[Records to use]
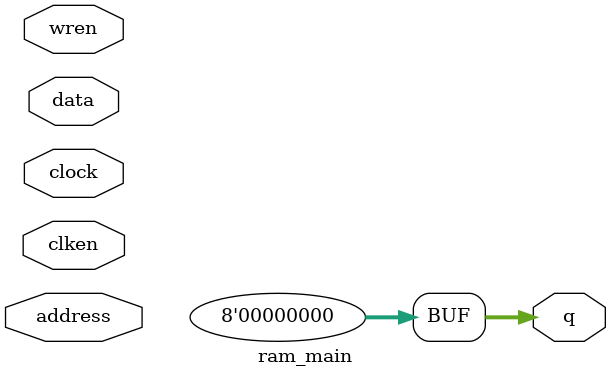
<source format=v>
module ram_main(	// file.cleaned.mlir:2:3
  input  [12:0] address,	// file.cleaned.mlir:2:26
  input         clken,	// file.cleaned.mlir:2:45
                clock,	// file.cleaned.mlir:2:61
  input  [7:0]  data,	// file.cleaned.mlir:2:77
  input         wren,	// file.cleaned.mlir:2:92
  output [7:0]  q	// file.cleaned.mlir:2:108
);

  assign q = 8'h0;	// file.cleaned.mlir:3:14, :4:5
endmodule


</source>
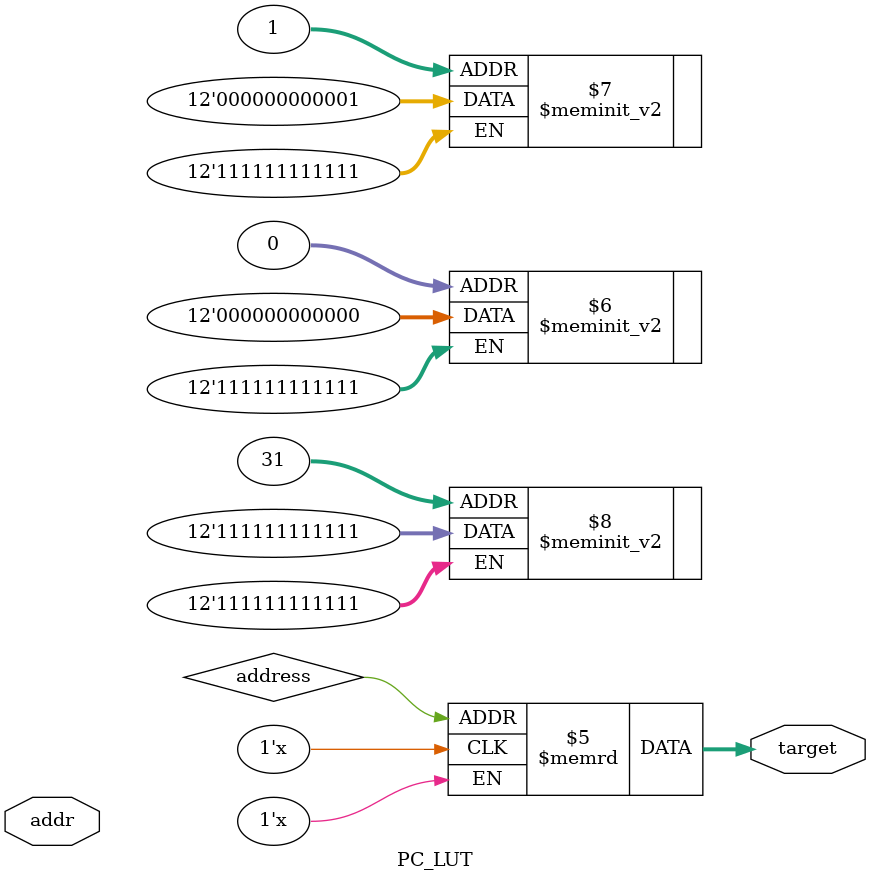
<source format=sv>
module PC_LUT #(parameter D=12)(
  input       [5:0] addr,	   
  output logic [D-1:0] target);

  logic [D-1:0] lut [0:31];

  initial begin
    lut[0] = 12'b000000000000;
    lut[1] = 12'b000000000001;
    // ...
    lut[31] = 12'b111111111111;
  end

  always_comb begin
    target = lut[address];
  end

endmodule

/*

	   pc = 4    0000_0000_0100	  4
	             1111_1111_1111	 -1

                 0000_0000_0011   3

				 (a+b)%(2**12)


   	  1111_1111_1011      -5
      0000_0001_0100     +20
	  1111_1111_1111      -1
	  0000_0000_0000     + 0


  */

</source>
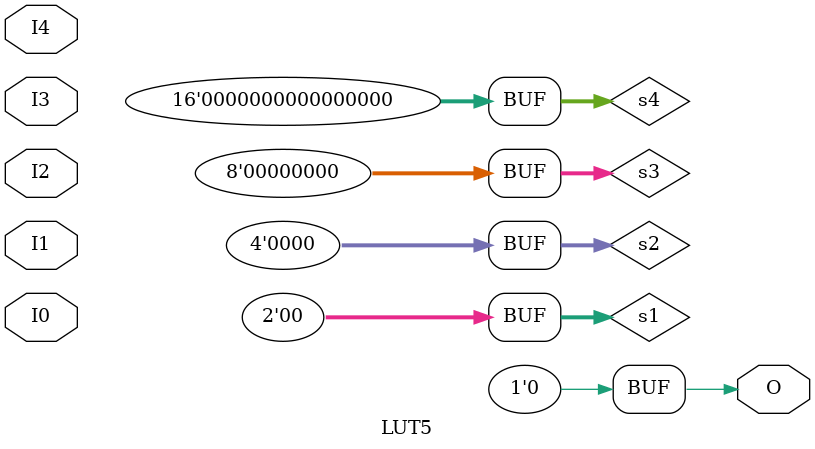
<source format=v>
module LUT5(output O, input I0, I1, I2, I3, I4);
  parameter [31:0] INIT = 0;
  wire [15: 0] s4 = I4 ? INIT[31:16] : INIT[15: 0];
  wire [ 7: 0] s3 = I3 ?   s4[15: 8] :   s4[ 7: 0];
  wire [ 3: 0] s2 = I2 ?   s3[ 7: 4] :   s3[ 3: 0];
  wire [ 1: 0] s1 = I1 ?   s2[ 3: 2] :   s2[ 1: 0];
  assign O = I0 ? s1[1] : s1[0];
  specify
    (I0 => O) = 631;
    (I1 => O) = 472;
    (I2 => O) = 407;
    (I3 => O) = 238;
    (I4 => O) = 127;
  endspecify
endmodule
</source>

==

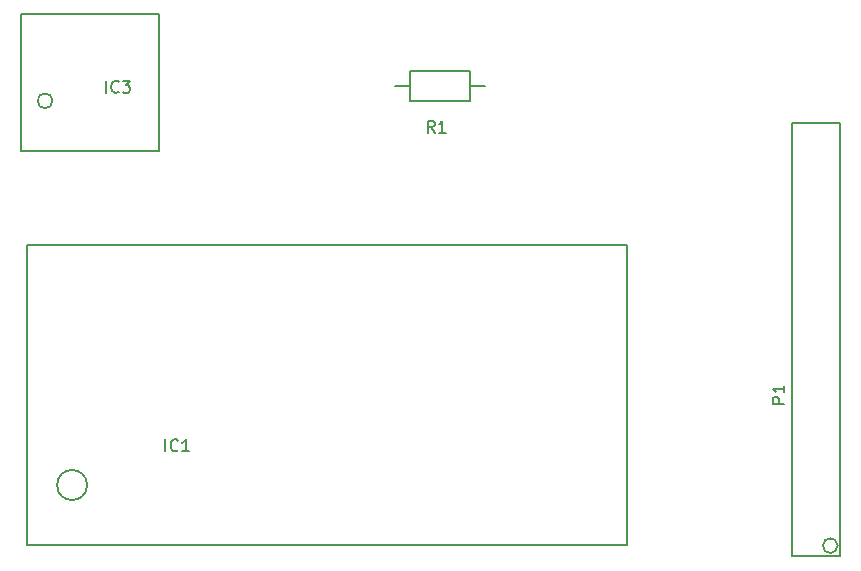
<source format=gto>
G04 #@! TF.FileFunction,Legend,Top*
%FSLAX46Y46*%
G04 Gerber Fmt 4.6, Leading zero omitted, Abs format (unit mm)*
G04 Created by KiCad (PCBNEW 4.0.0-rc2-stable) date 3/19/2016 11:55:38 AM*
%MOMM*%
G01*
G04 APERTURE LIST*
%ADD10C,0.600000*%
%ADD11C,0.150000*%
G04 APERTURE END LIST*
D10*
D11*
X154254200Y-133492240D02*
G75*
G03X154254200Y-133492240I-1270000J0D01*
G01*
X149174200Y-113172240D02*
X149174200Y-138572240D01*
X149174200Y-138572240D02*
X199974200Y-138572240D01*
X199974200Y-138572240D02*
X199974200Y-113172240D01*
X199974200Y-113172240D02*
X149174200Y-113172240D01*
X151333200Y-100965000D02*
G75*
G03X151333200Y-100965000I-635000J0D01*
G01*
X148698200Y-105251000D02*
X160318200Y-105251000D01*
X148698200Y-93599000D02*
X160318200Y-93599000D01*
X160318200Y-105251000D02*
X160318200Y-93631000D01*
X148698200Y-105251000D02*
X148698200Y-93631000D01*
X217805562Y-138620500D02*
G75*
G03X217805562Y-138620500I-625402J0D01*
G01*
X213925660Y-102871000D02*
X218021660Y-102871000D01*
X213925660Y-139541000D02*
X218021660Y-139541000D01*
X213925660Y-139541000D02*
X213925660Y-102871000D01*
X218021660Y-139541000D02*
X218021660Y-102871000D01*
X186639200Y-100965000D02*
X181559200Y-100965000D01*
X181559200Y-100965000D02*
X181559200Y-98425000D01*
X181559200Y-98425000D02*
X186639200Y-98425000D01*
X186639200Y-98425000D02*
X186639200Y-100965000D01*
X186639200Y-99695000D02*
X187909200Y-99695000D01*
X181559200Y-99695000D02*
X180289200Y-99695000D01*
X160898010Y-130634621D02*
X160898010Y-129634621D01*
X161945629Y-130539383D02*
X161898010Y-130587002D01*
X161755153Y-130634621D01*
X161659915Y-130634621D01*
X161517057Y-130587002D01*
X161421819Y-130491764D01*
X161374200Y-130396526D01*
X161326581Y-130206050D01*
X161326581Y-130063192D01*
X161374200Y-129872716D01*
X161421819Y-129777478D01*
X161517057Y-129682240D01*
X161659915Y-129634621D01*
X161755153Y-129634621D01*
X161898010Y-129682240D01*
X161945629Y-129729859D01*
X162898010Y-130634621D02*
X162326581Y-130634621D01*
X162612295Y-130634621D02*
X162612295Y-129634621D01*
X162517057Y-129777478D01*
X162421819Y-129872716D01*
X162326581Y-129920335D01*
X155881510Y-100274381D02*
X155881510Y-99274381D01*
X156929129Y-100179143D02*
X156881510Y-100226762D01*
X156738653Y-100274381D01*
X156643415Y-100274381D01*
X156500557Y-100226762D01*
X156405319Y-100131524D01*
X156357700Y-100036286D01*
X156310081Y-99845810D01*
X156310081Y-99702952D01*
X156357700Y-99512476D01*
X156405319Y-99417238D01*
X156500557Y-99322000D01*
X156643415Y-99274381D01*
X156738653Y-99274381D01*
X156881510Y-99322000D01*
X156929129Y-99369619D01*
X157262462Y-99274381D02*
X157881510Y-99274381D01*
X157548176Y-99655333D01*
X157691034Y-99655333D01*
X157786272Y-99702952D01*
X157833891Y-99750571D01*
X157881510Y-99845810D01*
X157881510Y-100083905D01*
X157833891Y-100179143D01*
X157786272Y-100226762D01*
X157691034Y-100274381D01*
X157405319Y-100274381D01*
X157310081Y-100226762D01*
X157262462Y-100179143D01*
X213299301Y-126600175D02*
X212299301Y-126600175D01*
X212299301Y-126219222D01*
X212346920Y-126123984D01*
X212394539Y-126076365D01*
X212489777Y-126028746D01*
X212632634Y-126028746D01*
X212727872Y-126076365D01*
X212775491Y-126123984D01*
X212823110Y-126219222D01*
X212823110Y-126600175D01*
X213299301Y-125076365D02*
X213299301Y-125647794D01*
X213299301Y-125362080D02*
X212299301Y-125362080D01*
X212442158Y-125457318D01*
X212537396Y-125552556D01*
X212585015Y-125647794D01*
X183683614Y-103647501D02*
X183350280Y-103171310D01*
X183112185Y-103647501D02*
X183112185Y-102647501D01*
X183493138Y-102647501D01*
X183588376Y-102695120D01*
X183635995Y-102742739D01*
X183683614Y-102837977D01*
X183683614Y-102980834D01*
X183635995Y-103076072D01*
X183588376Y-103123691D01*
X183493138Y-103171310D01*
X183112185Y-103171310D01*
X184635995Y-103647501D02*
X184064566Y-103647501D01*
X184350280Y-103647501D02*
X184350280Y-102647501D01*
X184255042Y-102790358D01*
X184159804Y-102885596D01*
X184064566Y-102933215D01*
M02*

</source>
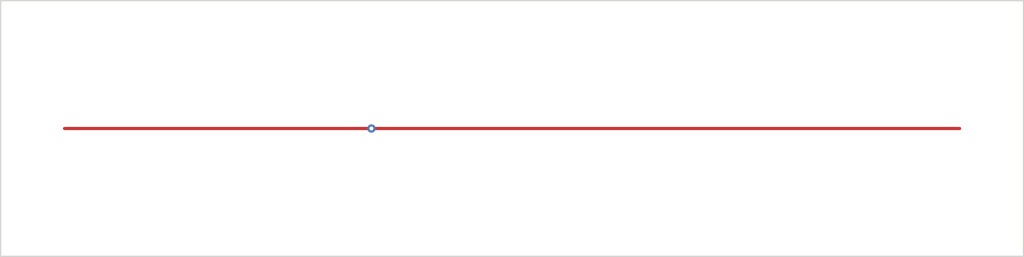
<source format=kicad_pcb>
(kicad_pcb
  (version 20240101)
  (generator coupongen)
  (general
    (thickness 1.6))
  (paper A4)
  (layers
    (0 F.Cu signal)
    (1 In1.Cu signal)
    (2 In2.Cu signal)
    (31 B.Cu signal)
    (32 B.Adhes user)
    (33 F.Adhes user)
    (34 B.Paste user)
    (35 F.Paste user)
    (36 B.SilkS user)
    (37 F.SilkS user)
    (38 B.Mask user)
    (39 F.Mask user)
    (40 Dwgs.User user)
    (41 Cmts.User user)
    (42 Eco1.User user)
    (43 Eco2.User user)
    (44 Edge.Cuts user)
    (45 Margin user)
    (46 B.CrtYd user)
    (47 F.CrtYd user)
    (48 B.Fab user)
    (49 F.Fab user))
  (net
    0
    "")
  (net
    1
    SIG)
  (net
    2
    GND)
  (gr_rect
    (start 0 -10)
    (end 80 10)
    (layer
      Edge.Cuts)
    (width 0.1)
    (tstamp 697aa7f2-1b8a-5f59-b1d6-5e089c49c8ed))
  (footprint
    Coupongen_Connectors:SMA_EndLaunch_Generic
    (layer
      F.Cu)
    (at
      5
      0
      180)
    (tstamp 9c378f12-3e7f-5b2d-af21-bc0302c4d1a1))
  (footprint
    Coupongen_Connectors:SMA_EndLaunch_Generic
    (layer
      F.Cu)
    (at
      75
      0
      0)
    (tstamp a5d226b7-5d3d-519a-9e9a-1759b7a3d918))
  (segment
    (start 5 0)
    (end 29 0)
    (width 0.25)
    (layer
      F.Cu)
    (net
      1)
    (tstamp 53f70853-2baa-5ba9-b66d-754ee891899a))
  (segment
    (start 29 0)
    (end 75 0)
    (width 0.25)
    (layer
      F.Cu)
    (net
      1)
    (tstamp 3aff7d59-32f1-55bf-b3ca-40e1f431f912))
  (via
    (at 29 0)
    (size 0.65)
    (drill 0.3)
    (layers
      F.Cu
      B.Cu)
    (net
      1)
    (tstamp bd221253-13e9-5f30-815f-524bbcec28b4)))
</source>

* * *

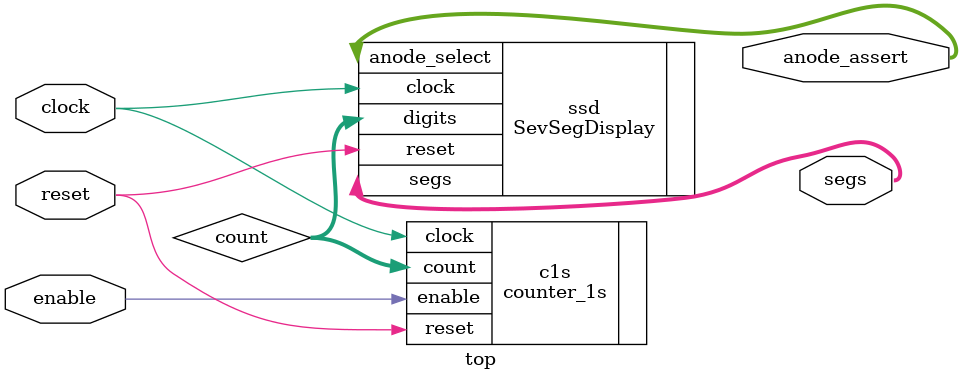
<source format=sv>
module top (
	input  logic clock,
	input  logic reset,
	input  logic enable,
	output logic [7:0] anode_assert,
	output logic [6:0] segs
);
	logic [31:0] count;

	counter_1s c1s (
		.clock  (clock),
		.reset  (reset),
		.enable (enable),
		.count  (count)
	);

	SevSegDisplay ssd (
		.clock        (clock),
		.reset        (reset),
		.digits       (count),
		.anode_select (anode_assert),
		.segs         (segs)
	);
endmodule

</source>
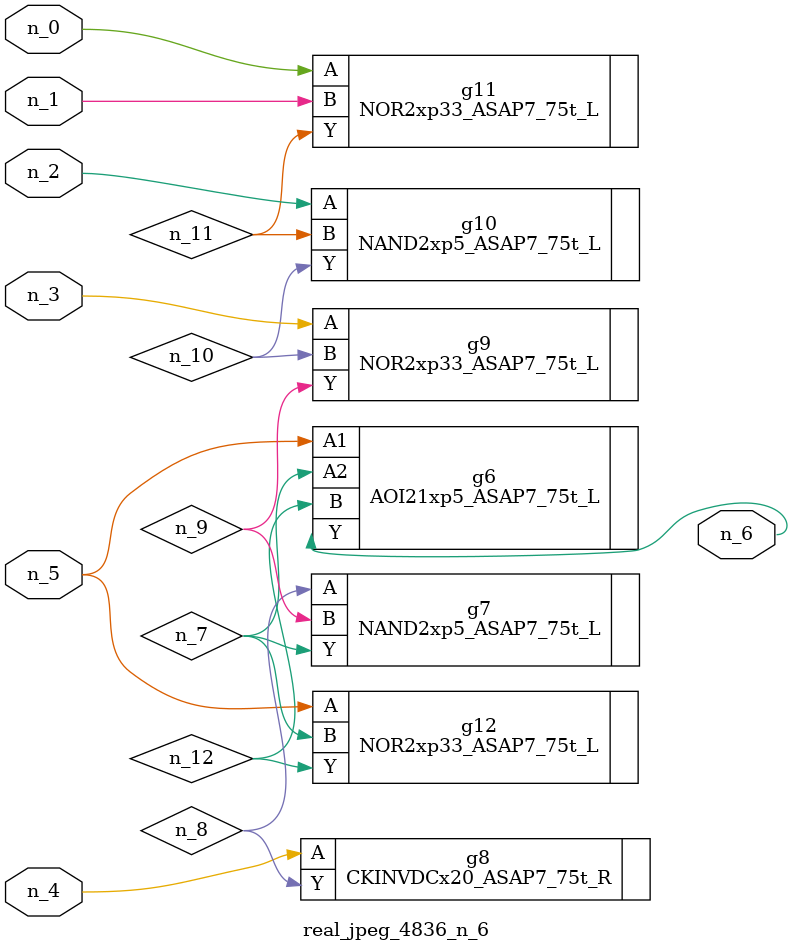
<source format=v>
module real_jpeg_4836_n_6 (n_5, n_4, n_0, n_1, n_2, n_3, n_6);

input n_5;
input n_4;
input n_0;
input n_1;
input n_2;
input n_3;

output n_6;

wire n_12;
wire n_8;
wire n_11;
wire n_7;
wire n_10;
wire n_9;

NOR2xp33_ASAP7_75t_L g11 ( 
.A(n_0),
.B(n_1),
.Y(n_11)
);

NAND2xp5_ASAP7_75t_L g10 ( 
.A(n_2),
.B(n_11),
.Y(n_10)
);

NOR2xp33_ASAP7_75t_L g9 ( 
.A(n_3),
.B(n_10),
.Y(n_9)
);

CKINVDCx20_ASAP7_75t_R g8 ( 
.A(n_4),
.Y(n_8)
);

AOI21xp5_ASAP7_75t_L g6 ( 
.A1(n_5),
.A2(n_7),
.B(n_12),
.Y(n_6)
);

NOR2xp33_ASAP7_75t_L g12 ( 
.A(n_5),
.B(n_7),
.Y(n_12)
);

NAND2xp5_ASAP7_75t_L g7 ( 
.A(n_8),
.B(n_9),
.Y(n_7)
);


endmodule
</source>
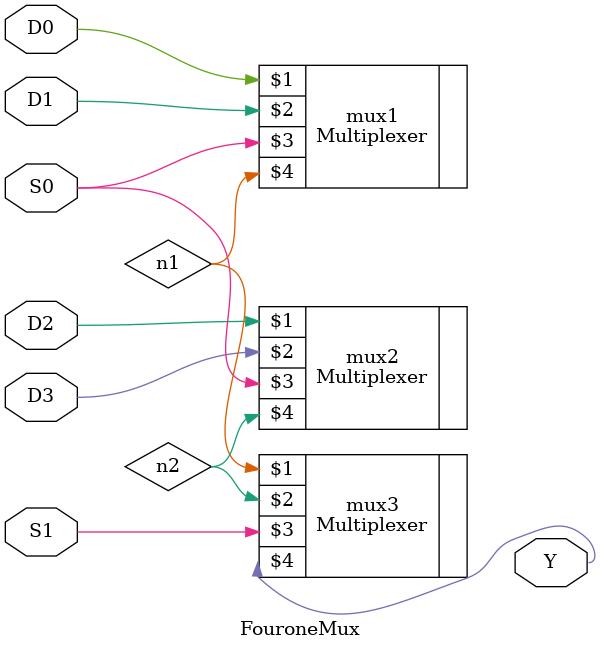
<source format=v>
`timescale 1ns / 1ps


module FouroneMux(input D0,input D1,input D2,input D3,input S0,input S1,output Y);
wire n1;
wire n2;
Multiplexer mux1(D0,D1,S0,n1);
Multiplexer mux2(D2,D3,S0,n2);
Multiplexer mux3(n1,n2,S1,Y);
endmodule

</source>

[Work task]
Lines of the material in which the word "APERTURE" occurs are to be copied out.

[Written response]
G04 APERTURE LIST*
G04 APERTURE END LIST*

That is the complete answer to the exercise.